Georgia officials who've been coping with drought conditions said Tuesday a special council had unanimously approved the state's first comprehensive water-management plan, which still needs legislative approval. The plan calls for establishing 12 districts to supervise the distribution of water from lakes, rivers, and aquifers over the next 50 years.

Hard-throwing relief pitcher Goose Gossage (above) was the only player elected to the Baseball Hall of Fame in this year's annual election, announced by the baseball writers' association Tuesday. Gossage, who played for five teams, including the Yankees, received 85.8 percent of the vote on his ninth year of eligibility, well above the 75 percent required for election. Red Sox slugger Jim Rice fell just short, with 72.2 percent of the votes cast.

The Air Force is expected to permanently ground about 180 older-model F-15 fighter jets because of structural flaws, the Los Angeles Times has reported.
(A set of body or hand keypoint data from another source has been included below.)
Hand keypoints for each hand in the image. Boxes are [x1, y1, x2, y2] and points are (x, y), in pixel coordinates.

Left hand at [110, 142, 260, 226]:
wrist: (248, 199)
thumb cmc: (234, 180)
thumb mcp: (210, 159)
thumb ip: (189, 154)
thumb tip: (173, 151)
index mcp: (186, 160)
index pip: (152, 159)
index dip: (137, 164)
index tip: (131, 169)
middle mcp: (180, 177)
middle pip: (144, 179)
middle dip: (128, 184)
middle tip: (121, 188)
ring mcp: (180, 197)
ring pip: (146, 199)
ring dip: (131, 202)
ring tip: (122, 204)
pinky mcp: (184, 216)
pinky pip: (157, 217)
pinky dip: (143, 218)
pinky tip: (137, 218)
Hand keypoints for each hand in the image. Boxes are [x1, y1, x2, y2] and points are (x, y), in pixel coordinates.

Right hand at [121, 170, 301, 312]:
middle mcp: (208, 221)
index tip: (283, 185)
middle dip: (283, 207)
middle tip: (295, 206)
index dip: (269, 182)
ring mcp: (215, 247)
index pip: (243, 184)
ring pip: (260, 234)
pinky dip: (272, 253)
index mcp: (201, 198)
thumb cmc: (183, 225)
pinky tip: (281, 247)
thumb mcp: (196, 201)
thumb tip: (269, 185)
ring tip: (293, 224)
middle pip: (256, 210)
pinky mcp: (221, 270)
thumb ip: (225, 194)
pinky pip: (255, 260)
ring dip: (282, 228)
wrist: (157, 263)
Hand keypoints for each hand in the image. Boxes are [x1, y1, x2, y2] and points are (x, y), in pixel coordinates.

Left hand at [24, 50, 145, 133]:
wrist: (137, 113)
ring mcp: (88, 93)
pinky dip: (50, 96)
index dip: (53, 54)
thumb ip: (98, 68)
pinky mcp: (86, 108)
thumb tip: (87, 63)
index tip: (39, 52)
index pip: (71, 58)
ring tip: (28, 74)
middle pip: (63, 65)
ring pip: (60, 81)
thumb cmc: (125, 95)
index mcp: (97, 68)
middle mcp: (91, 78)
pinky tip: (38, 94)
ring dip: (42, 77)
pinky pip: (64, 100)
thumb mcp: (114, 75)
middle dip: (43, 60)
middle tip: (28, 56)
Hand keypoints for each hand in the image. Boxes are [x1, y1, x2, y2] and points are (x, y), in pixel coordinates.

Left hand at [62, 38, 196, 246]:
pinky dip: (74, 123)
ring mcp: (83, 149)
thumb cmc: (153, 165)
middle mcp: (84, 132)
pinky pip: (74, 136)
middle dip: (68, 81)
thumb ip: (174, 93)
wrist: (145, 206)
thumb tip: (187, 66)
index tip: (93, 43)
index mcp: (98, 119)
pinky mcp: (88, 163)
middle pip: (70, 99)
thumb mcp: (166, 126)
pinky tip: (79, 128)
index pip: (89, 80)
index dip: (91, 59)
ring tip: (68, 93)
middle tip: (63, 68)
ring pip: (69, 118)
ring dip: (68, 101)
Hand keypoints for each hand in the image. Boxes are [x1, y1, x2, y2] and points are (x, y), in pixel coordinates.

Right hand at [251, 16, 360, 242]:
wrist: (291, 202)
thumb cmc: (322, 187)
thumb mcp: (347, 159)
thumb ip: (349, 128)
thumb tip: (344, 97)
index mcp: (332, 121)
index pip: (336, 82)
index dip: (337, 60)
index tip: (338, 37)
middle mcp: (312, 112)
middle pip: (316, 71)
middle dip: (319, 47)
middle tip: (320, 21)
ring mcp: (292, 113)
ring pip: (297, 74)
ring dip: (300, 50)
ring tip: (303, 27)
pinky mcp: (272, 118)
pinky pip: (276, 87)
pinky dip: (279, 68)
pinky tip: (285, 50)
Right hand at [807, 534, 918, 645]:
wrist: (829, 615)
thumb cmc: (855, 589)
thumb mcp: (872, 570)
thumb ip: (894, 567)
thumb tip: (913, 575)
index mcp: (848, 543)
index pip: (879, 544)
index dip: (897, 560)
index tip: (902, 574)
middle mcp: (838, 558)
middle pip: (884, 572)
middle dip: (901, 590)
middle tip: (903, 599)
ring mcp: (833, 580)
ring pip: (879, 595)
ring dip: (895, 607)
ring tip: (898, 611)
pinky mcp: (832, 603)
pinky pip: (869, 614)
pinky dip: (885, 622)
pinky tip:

One of the planes broke apart during a simulated dogfight in November. Altogether, there are about 700 planes in the F-15 fleet, which is gradually being replenished. The jets are used for homeland security and combat missions.

General Motors Corp. plans to test driverless car technology by 2015 and have fully automated cars on the road by 2018, according to company R&D executive Larry Burns. The technology, which others in the industry are also pursuing, could reduce crashes and congestion via the use of motion sensors, lane-change warning devices, electronic stability control, and other advances.